BOM DIA OURO PRETO: ESTOU LONGE MAIS NÃO TE ESQUEÇO!
Reflexos
Um certo dia em julho de 1972, sentado na calçada da estátua de Tiradentes, mostrava ao Álvaro Apocalipse meus bicos de pena. Ele olhou, olhou, virou-se e me disse: A arte vai ganhar um engenheiro, ou a engenharia vai ganhar um artista? Não me esqueço desse momento. Formei-me em engenharia em dezembro de 1974. Malas prontas por minha mãe Maria, de paletó novo, sapato engraxado, despeço-me de Ouro Preto. O ônibus que saía de Belo Horizonte chega a Cubatão, próximo da siderúrgica onde seria meu primeiro emprego.

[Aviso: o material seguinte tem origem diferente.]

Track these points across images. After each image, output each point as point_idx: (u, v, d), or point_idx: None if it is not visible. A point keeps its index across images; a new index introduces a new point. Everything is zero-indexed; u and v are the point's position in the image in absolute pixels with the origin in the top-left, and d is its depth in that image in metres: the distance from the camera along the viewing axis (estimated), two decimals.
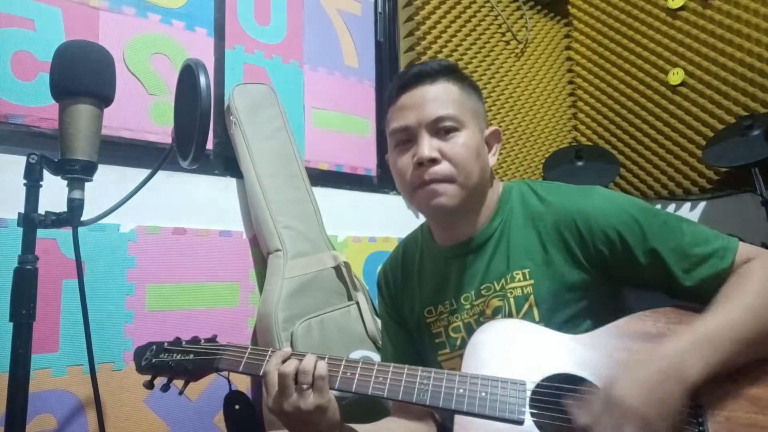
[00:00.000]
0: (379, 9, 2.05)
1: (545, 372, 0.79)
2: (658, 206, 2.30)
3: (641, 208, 0.88)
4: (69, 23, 1.34)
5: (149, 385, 0.92)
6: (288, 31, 1.76)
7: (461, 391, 0.77)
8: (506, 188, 1.00)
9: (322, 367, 0.80)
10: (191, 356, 0.90)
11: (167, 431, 1.34)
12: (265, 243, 1.52)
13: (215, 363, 0.88)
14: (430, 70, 0.94)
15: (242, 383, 1.47)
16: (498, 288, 0.93)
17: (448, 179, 0.90)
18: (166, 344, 0.94)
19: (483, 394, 0.77)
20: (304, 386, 0.78)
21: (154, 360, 0.92)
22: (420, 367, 0.81)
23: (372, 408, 1.44)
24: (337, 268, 1.56)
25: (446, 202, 0.90)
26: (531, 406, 0.76)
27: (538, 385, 0.78)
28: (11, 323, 0.82)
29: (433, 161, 0.89)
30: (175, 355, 0.91)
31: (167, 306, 1.38)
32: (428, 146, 0.89)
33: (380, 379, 0.80)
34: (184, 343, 0.94)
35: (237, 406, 1.03)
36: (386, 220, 1.93)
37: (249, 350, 0.87)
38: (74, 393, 1.22)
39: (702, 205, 2.19)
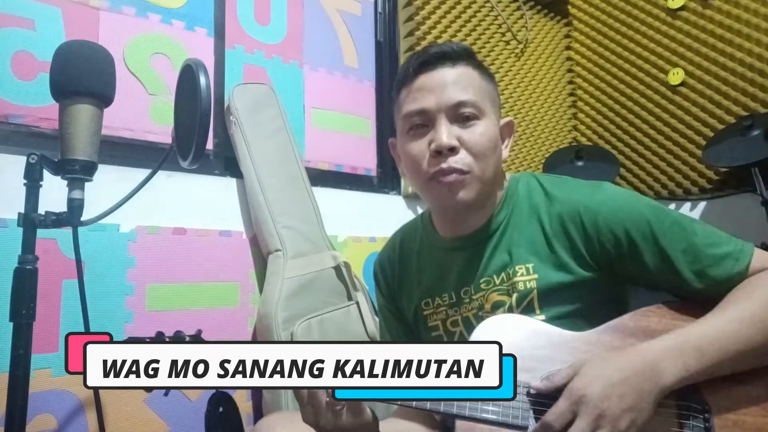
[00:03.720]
0: (379, 9, 2.05)
1: (546, 371, 0.78)
2: None
3: (651, 207, 0.84)
4: (69, 23, 1.34)
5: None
6: (288, 31, 1.76)
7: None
8: (513, 180, 0.96)
9: None
10: None
11: (167, 431, 1.34)
12: (265, 243, 1.52)
13: None
14: (451, 51, 0.89)
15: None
16: (498, 282, 0.90)
17: (466, 170, 0.85)
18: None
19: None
20: (338, 407, 0.72)
21: None
22: None
23: None
24: (337, 268, 1.56)
25: (464, 197, 0.86)
26: (531, 406, 0.75)
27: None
28: (11, 323, 0.82)
29: (452, 150, 0.84)
30: None
31: (167, 306, 1.38)
32: (447, 133, 0.84)
33: None
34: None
35: (221, 409, 0.99)
36: (386, 220, 1.93)
37: None
38: (74, 393, 1.22)
39: (702, 205, 2.19)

Pego a mala e olho em volta o turbilhão de poeira, de operários de obras, esgoto, chão sujo e fumaça prá todo lado. Era o que ia enfrentar. Naquela época, em Cubatão, era onde morriam mais crianças com deformações no cérebro devido à poluição. Após o dia de trabalho eu escrevia, escrevia sobre as mãos, as cabeças e sobre o concreto.
Em 1977 fui para Viena, Áustria, fazer pós-graduação. Tinha na cabeça o alemão que comecei a aprender com Jair Inácio, meu tio, amigo e vizinho, na Rua do Barão, onde ainda mora minha mãe. Viena, outro mundo. Daí rodei pela antigas Cortinas de Ferro da Iugoslávia, Romênia, Bulgária e Hungria: outras Europas. As inquietudes sobre a alma humana, muitas nascidas das conversas diárias com Jair em sua biblioteca, me fizeram emocionar em Delfos, na Grécia. Outras vertigens.
Um dia em 2011, já morando no Rio de Janeiro, encontro, na minha descoberta do Facebook o Leo Soares. Quem era? Meu professor de violão clássico nos Festivais de Inverno de 1970 e 1971. Marcamos um encontro. Leo é de novo meu professor de violão. Sinais de luz.
Em junho de 2012, filhos criados e independentes, resolvo me aposentar. Declino de ter carro, compro uma bicicleta, estudo violão, leio muito, ando de bicicleta e transporte público. Curso Filosofia Contemporânea na PUC. Começo a passar a limpo as anotações das andanças, à procura da profecia do Álvaro.
Volto frequentemente a Ouro Preto. Quando passo pela curva de chegada ainda na rodovia, vejo o Asilo dos Velhos que meu pai batalhou para ver construído. Os morros onde buscava lenha, andava nos fins de semana já não são os mesmos, nem a lagoa e Pocinho onde aprendi a nadar não mais existem. Restam, sobretudo, os familiares, os amigos, os professores, as janelas e telhados, muros de pedras originais, o papo na rua e as lembranças: Meu pai, minhas avós, meus irmãos Carlos, Jair, Katu, Domitilla, Elisabeth Bishop e tantos outros que fizeram parte importante em minha vida e andanças.
A coluna BOM DIA OURO PRETO! é um ponto de encontro dos moradores da cidade. O foco são pessoas que nos atendem no cotidiano, com a maior gentileza no seu trabalho.
Desta forma, nesta coluna, elas se tornam as estrelas por um dia. Vamos curti-las?